Event

Wanderings & Wonderings: Mary Mattingly

Sunday, September 30, 2018
11:00am

Along the Lines of Displacement: A Tropical Food Forest, 2018, Paurotis palm (Acoelorrhaphe wrightii), ponytail palm (Beaucarnea recurvata), and coconut palm (Cocos nucifera) from agricultural zones 8 and 9 transplanted to zones 4 and 5, 60 x 50 x 22 ft. (18.3 m x 15.2 m x 670.6 cm). Courtesy the artist and Robert Mann Gallery.

Artist Mary Mattingly and her collaborator Amanda McDonald Crowley will lead a walk, conversation, and prepare food: from lambs quarters to wild strawberries, dandelion to stinging nettle (hello pesto!). So many common plants are edible and can make delicious meals. Berries and mushrooms, purslane and chickweed: they surround us, offer powerful energy, and help us think about sustainable and delicious futures. Let’s tour Storm King’s grounds to locate nutritious, delicious, edible and medicinal plants, share some recipes, and do some tasting. Join us to learn about common edible and medicinal plants, and discover ways to get involved in stewarding symbiotic ecosystems.

The program will occur at 11AM and 3PM.

The program is free with admission, registration is required. Space is limited.
Register for 11AM here.

*Please note that the fee that appears on the registration page is for admission the day of the program.

Mary Mattingly is an artist based in New York. Her work has been exhibited at the Brooklyn Museum of Art, International Center of Photography, the Museo Nacional de Bellas Artes de la Habana, the Seoul Art Center, the Bronx Museum of the Arts, deCordova Museum, and the Palais de Tokyo. She recently transformed a military trailer into a social space and launched Swale, a floating food forest on a barge in New York City. Her work has been featured in Aperture, Art in America, Artforum, Sculpture Magazine, The New York Times, Financial Times, Le Monde, New Yorker, The Wall Street Journal, and on BBC News, NPR, and on Art21. Her work has been included in books such as the Whitechapel/MIT Press Documents of Contemporary Art series titled “Nature”, and Henry Sayer’s A World of Art, 8th edition. Mattingly is engaged in questions about how art can influence policy and strengthen the commons.
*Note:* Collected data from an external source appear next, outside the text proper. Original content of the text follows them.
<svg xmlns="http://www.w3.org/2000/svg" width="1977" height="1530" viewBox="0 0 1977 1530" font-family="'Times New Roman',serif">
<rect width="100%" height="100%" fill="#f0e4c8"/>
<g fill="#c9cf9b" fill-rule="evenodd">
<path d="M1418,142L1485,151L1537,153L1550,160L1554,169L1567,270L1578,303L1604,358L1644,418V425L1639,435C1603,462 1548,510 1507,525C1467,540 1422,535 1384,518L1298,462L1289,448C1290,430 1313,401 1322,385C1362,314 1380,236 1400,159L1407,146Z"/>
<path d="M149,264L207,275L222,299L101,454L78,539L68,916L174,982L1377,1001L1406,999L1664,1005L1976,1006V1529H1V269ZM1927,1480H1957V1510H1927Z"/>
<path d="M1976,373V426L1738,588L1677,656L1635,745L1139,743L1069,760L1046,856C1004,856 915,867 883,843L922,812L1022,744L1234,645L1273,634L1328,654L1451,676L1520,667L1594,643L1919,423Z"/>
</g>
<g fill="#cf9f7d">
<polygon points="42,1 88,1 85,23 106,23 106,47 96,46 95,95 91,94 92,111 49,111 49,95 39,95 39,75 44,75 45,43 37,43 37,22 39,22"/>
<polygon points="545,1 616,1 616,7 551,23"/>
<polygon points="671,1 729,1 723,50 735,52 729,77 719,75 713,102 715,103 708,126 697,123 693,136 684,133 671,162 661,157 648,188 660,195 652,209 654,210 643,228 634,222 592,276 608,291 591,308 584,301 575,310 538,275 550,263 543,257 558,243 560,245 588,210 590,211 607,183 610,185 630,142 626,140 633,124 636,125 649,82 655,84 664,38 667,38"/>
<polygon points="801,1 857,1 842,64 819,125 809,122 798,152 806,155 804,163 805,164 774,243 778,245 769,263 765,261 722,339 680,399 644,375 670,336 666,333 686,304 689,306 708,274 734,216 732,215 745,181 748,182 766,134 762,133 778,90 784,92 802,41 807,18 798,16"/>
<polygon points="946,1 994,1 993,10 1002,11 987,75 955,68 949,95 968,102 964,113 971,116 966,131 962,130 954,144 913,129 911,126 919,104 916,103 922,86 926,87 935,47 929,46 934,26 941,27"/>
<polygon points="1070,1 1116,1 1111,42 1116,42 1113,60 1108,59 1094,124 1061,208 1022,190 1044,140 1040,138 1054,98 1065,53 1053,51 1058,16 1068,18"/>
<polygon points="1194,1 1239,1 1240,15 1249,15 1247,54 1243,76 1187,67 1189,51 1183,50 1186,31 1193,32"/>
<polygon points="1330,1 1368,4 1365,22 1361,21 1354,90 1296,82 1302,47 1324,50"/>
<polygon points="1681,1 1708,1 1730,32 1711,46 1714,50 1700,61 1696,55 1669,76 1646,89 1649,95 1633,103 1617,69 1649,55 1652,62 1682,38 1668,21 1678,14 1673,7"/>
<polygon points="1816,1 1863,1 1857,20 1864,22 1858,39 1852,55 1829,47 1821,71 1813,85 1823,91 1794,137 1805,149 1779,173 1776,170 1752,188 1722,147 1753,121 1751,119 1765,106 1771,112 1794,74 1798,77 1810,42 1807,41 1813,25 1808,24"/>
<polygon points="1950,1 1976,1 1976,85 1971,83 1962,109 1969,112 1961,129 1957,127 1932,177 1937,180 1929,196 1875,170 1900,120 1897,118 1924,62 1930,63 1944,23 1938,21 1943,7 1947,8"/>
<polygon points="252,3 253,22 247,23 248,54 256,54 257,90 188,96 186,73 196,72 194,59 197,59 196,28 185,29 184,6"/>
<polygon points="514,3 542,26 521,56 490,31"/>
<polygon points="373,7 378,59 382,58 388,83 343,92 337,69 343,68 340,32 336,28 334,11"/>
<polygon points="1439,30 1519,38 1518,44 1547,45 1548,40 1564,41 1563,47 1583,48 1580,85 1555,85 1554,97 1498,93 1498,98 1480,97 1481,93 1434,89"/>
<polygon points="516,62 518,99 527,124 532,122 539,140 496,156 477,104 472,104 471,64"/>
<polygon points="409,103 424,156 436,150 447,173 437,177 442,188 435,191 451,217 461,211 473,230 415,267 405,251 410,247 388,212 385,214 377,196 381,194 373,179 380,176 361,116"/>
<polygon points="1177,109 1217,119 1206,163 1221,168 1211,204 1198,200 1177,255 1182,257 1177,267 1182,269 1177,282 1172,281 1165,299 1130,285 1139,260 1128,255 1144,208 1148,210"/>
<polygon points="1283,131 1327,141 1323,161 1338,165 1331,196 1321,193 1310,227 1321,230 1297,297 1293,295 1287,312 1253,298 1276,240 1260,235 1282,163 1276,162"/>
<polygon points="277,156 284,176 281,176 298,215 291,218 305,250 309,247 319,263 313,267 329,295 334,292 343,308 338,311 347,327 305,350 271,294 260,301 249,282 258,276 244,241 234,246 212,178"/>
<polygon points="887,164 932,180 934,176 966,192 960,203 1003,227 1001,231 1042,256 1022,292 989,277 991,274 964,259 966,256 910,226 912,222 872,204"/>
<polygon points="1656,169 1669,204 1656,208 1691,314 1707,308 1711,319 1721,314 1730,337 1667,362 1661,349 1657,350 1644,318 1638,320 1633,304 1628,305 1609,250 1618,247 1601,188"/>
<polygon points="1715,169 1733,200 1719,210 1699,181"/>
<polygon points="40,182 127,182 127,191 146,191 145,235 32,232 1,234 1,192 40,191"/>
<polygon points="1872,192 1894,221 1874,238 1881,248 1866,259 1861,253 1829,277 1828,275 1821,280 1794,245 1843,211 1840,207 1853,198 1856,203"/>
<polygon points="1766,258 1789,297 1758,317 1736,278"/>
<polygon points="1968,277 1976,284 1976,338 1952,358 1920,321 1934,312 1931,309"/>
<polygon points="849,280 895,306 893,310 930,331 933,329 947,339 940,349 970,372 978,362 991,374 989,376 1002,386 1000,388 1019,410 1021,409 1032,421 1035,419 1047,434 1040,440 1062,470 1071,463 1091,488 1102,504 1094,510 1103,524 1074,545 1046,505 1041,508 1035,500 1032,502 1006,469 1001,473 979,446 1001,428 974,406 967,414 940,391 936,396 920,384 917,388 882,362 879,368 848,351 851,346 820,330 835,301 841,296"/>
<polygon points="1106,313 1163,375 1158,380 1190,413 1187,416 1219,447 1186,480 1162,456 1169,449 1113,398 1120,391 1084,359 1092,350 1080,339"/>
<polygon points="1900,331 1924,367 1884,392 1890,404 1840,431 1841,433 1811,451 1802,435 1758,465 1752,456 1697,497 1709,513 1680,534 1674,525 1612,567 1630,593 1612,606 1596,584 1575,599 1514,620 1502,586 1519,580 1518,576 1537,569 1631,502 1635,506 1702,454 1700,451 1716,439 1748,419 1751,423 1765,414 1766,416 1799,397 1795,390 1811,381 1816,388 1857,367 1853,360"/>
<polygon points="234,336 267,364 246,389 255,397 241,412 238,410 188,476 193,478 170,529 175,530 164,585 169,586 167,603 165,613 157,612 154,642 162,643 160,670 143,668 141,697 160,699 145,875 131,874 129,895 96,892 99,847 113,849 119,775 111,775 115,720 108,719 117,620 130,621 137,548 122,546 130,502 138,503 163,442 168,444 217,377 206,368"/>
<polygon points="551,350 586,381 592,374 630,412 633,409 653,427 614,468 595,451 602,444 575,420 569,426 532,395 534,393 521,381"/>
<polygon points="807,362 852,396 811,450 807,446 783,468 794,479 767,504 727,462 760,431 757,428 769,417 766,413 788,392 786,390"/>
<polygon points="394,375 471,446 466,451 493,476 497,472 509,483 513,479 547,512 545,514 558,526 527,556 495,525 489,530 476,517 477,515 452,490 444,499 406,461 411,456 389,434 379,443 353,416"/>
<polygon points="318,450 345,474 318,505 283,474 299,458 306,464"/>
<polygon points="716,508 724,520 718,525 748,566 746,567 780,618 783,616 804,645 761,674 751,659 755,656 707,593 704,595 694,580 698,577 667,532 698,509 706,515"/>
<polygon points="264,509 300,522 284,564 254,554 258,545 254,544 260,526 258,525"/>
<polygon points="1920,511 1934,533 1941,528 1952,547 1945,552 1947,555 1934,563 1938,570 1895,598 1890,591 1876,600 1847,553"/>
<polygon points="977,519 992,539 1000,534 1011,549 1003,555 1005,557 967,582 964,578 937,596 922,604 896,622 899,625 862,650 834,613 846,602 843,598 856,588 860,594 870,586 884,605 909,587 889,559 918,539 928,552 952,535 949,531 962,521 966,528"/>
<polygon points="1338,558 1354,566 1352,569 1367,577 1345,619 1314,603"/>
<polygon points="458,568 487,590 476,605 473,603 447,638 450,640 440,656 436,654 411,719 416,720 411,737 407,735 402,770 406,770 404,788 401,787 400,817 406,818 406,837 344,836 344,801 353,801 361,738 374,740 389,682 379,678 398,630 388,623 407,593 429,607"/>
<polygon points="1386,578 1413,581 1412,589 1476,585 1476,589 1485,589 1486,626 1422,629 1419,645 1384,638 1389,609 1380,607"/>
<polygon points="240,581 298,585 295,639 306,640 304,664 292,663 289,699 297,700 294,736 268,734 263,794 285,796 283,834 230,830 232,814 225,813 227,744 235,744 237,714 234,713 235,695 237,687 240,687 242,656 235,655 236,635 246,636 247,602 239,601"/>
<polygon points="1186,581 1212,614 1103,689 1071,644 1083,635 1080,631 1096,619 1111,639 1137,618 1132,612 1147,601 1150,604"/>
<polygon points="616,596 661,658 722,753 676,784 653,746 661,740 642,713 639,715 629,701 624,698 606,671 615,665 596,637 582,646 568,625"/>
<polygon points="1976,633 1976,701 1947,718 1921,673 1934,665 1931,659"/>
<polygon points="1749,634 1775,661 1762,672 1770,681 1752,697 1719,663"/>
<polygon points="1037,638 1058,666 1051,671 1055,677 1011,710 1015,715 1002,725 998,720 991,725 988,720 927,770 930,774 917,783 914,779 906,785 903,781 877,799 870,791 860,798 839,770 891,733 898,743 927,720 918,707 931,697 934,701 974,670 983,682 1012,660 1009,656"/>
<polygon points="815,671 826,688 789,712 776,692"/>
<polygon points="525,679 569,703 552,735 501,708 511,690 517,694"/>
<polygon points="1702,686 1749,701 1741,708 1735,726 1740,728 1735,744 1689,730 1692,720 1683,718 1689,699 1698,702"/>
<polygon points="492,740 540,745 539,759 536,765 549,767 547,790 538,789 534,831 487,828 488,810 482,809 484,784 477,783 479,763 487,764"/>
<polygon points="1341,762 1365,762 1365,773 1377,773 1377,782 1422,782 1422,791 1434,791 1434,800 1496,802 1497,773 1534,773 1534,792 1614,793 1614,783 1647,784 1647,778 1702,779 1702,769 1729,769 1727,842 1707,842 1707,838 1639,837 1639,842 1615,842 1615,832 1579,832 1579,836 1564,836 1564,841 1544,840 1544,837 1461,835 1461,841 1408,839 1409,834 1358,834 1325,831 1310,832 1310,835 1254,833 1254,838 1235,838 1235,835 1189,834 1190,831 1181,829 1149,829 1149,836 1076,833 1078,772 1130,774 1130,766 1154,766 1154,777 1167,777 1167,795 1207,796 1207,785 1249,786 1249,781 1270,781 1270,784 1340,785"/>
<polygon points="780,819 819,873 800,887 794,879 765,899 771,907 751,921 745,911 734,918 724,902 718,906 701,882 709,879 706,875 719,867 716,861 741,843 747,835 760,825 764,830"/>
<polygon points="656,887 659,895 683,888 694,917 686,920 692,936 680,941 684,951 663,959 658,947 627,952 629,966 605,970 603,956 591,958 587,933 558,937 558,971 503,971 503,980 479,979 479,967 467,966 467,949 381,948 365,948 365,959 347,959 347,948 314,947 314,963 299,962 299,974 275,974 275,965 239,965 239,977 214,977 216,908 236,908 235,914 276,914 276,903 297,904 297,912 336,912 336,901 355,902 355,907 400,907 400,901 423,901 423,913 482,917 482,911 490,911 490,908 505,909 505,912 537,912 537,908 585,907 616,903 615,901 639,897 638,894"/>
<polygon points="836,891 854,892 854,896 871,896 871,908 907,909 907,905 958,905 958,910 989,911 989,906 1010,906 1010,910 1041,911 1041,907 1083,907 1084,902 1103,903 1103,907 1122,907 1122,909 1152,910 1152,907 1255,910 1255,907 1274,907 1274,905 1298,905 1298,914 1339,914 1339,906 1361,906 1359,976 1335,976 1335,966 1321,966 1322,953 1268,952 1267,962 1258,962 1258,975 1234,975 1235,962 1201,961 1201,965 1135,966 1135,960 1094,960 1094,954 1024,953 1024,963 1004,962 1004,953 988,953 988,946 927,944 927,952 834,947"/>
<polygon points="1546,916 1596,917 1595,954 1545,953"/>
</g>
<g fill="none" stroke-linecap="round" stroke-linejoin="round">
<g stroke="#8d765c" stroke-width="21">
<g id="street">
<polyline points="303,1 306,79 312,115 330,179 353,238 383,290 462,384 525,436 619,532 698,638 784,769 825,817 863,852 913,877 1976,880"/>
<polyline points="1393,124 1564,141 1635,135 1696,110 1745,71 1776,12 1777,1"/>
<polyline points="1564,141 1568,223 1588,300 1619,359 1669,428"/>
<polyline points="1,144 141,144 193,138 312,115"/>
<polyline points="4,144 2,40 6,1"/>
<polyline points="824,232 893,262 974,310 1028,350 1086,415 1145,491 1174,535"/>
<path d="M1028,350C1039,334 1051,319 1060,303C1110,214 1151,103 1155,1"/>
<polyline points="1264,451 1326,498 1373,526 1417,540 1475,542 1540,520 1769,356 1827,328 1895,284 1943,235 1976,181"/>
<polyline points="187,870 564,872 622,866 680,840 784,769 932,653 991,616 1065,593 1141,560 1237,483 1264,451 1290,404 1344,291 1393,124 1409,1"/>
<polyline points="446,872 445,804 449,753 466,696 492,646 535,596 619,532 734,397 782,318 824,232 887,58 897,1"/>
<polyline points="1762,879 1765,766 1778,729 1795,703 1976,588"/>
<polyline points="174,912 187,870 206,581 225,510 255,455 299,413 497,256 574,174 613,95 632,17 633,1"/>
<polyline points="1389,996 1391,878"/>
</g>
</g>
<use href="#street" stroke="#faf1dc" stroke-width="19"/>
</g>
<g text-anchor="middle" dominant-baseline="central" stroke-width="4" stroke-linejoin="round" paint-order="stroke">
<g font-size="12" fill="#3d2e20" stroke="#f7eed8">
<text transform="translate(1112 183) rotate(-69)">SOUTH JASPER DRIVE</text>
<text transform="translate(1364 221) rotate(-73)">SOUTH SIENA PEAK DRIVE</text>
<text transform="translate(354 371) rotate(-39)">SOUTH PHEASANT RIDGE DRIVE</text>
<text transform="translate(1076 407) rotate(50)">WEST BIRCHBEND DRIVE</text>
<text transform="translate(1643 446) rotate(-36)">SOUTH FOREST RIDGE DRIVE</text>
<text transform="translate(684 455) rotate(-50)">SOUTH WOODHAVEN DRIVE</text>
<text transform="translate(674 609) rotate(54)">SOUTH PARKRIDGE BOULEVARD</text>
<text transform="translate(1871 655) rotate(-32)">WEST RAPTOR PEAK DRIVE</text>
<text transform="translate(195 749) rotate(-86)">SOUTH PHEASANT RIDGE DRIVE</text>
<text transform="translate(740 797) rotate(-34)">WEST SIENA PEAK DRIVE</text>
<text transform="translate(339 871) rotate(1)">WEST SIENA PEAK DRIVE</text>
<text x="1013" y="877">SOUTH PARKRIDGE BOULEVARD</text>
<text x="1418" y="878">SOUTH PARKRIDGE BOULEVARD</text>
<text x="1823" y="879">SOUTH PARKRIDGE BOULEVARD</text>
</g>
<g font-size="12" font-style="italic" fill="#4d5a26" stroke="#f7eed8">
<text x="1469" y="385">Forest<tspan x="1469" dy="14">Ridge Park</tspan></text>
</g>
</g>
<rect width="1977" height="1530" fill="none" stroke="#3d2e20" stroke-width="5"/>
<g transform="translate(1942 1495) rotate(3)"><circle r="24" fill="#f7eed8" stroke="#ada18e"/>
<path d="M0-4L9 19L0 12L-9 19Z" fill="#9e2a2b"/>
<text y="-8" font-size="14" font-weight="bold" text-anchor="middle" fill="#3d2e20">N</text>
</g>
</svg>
Amanda McDonald Crowley is an independent cultural worker and curator, operating as Public Art Action. With a background in art, science, and technology, she works with artists and cultural institutions to organize events, festivals, and exhibitions about social change in participatory and celebratory ways. She has also a deep interest in art, food, and technology.